Ebenso unzutreffend ist indessen die Ansicht des Berufungsgerichts, die Abrechnung der auf die Beklagte entfallenden Leistungen sei auf der Grundlage der im Zeitpunkt der tatsächlichen Ausführung der Arbeit bestehenden allgemeinen Preissituation vorzunehmen. Diese Ansicht kann weder auf die Erwägung gestützt werden, im Umfang der Mithaftungsquote der Beklagten habe die Klägerin keine Gewährleistung erbracht, sondern quotal den Mangel eines anderen beseitigt, noch greift die Erwägung, der Klägerin könne bis zur rechtskräftigen Entscheidung am 19. Juli 2006 eine Verzögerung der Mängelbeseitigungsarbeiten nicht angelastet werden. Die quotale Beteiligung der Beklagten an der Mängelbeseitigung in Form eines Kostenzuschusses ändert nichts an der Natur des Mängelbeseitigungsanspruchs. Der auf § 633 Abs. 2 Satz 2 BGB (bzw. § 13 Nr. 5 Abs. 1 VOB/B) beruhende Anspruch ist auf die Behebung der Mängel auf Kosten des Unternehmers gerichtet. Er ändert sich nicht dadurch, dass der Unternehmer Anspruch auf Zuschuss hat, wenn der Besteller den Mangel mitverursacht hat. Unzutreffend ist auch die Erwägung, der Klägerin sei eine Verzögerung nicht zuzurechnen, weil ihre Verpflichtung erst durch die rechtskräftige Entscheidung vom 19. Juli 2006 festgestellt worden ist. Auf die Rechtskraft der Entscheidung kommt es nicht an, weil damit nur die zwischen den Parteien von vornherein bestehende Rechtslage festgestellt ist.

2.

Der Unternehmer hat die ihm zum Zeitpunkt der Ausführung tatsächlich entstandenen Kosten darzulegen und zu beweisen. In Höhe des Mitverursachungsanteils des Bestellers besteht für ihn ein Anspruch auf Zuschuss.
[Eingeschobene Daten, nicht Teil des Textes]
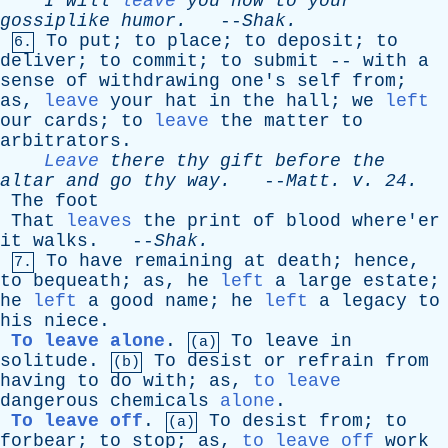
I
will
leave
you
now
to
your
gossiplike
humor
.
--
Shak
.
To
put
;
to
place
;
to
deposit
;
to
6.
deliver
;
to
commit
;
to
submit
--
with
a
sense
of
withdrawing
one's
self
from
;
as
,
leave
your
hat
in
the
hall
;
we
left
our
cards
;
to
leave
the
matter
to
arbitrators
.
Leave
there
thy
gift
before
the
altar
and
go
thy
way
.
--
Matt
.
v
. 24.
The
foot
That
leaves
the
print
of
blood
where'er
it
walks
. --
Shak
.
To
have
remaining
at
death
;
hence
,
7.
to
bequeath
;
as
,
he
left
a
large
estate
;
he
left
a
good
name
;
he
left
a
legacy
to
his
niece
.
To leave alone
.
To
leave
in
(a)
solitude
.
To
desist
or
refrain
from
(b)
having
to
do
with
;
as
,
to leave
dangerous
chemicals
alone
.
To leave off
.
To
desist
from
;
to
(a)
forbear
;
to
stop
;
as
,
to leave off
work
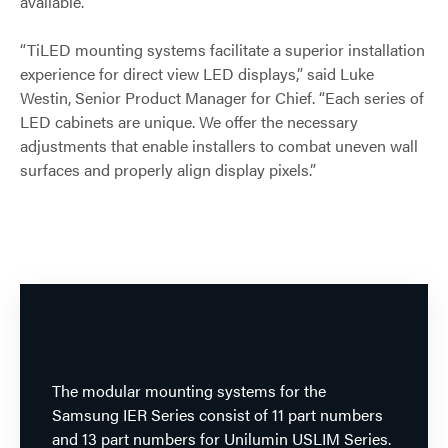
available.
“TiLED mounting systems facilitate a superior installation
experience for direct view LED displays,” said Luke
Westin, Senior Product Manager for Chief. “Each series of
LED cabinets are unique. We offer the necessary
adjustments that enable installers to combat uneven wall
surfaces and properly align display pixels.”
The modular mounting systems for the
Samsung IER Series consist of 11 part numbers
and 13 part numbers for Unilumin USLIM Series.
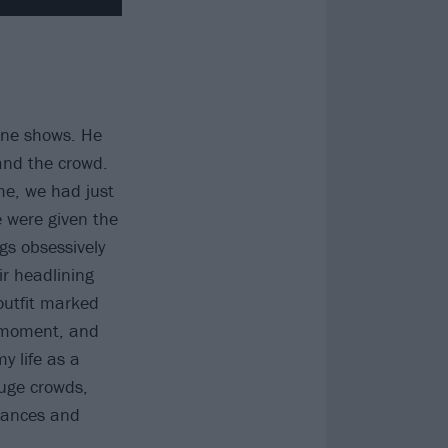
line shows. He
and the crowd.
me, we had just
e were given the
ngs obsessively
ir headlining
outfit marked
at moment, and
y life as a
huge crowds,
hances and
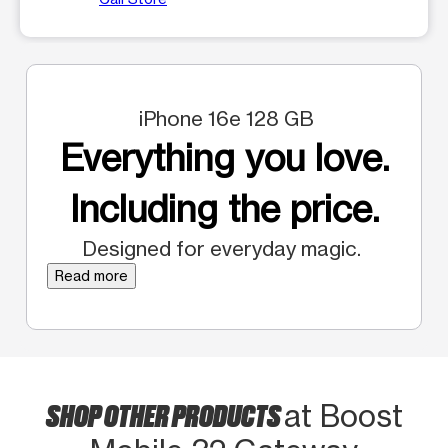
iPhone 16e 128 GB
Everything you love.
Including the price.
Designed for everyday magic.
Read more
SHOP OTHER PRODUCTS
at Boost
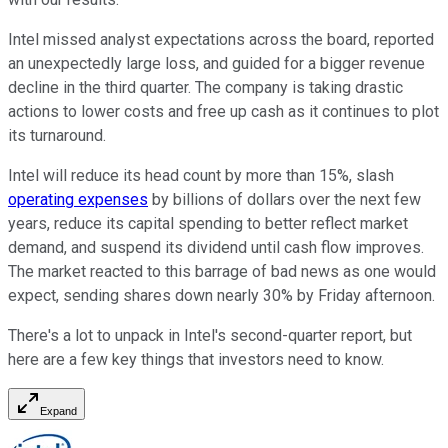
Intel missed analyst expectations across the board, reported
an unexpectedly large loss, and guided for a bigger revenue
decline in the third quarter. The company is taking drastic
actions to lower costs and free up cash as it continues to plot
its turnaround.
Intel will reduce its head count by more than 15%, slash
operating expenses
by billions of dollars over the next few
years, reduce its capital spending to better reflect market
demand, and suspend its dividend until cash flow improves.
The market reacted to this barrage of bad news as one would
expect, sending shares down nearly 30% by Friday afternoon.
There's a lot to unpack in Intel's second-quarter report, but
here are a few key things that investors need to know.
Expand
III. Da diese Kosten vom Berufungsgericht bisher nicht festgestellt sind, kann der Senat in der Sache nicht selbst entscheiden. Das Berufungsurteil ist daher insoweit aufzuheben und die Sache ist zur neuen Verhandlung und Entscheidung an das Berufungsgericht zurückzuverweisen.